◆ What you will do ◆
Here is a set of records. Copy them all exactly.

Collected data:
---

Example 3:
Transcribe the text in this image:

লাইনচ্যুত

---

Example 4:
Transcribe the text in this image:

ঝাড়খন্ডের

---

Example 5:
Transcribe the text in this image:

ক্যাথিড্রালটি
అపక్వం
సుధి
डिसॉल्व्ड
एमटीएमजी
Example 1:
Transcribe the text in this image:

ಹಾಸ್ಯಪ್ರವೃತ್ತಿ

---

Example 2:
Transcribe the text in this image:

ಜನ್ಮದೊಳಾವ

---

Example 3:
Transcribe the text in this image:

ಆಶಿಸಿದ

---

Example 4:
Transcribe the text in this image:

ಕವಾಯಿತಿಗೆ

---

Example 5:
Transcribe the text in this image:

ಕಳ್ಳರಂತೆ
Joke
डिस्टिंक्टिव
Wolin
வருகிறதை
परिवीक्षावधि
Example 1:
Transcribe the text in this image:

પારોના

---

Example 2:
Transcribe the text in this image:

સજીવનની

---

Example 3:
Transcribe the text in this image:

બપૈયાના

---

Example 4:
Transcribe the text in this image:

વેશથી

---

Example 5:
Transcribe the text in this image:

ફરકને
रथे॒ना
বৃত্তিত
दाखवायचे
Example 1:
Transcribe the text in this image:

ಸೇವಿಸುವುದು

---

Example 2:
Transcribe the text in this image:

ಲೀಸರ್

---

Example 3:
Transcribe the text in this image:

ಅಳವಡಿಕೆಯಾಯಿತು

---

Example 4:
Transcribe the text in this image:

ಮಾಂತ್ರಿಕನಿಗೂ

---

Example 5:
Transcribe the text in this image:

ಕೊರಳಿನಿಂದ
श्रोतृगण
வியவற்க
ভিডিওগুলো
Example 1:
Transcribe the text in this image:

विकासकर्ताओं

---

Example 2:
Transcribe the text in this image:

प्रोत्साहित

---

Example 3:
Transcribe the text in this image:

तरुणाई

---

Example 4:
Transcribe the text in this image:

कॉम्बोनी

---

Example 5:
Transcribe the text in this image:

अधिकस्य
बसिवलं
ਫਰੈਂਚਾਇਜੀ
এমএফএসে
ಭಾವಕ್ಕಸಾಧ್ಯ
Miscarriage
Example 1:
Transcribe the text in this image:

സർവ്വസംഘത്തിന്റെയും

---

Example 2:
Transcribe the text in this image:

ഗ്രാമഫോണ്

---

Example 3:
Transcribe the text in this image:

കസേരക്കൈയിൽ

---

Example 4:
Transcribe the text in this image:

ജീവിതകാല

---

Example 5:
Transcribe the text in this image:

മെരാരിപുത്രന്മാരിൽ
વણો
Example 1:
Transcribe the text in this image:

◆ Reply ◆
---

Example 3:
Transcribe the text in this image:

লাইনচ্যুত

---

Example 4:
Transcribe the text in this image:

ঝাড়খন্ডের

---

Example 5:
Transcribe the text in this image:

ক্যাথিড্রালটি
అపక్వం
సుధి
डिसॉल्व्ड
एमटीएमजी
Example 1:
Transcribe the text in this image:

ಹಾಸ್ಯಪ್ರವೃತ್ತಿ

---

Example 2:
Transcribe the text in this image:

ಜನ್ಮದೊಳಾವ

---

Example 3:
Transcribe the text in this image:

ಆಶಿಸಿದ

---

Example 4:
Transcribe the text in this image:

ಕವಾಯಿತಿಗೆ

---

Example 5:
Transcribe the text in this image:

ಕಳ್ಳರಂತೆ
Joke
डिस्टिंक्टिव
Wolin
வருகிறதை
परिवीक्षावधि
Example 1:
Transcribe the text in this image:

પારોના

---

Example 2:
Transcribe the text in this image:

સજીવનની

---

Example 3:
Transcribe the text in this image:

બપૈયાના

---

Example 4:
Transcribe the text in this image:

વેશથી

---

Example 5:
Transcribe the text in this image:

ફરકને
रथे॒ना
বৃত্তিত
दाखवायचे
Example 1:
Transcribe the text in this image:

ಸೇವಿಸುವುದು

---

Example 2:
Transcribe the text in this image:

ಲೀಸರ್

---

Example 3:
Transcribe the text in this image:

ಅಳವಡಿಕೆಯಾಯಿತು

---

Example 4:
Transcribe the text in this image:

ಮಾಂತ್ರಿಕನಿಗೂ

---

Example 5:
Transcribe the text in this image:

ಕೊರಳಿನಿಂದ
श्रोतृगण
வியவற்க
ভিডিওগুলো
Example 1:
Transcribe the text in this image:

विकासकर्ताओं

---

Example 2:
Transcribe the text in this image:

प्रोत्साहित

---

Example 3:
Transcribe the text in this image:

तरुणाई

---

Example 4:
Transcribe the text in this image:

कॉम्बोनी

---

Example 5:
Transcribe the text in this image:

अधिकस्य
बसिवलं
ਫਰੈਂਚਾਇਜੀ
এমএফএসে
ಭಾವಕ್ಕಸಾಧ್ಯ
Miscarriage
Example 1:
Transcribe the text in this image:

സർവ്വസംഘത്തിന്റെയും

---

Example 2:
Transcribe the text in this image:

ഗ്രാമഫോണ്

---

Example 3:
Transcribe the text in this image:

കസേരക്കൈയിൽ

---

Example 4:
Transcribe the text in this image:

ജീവിതകാല

---

Example 5:
Transcribe the text in this image:

മെരാരിപുത്രന്മാരിൽ
વણો
Example 1:
Transcribe the text in this image:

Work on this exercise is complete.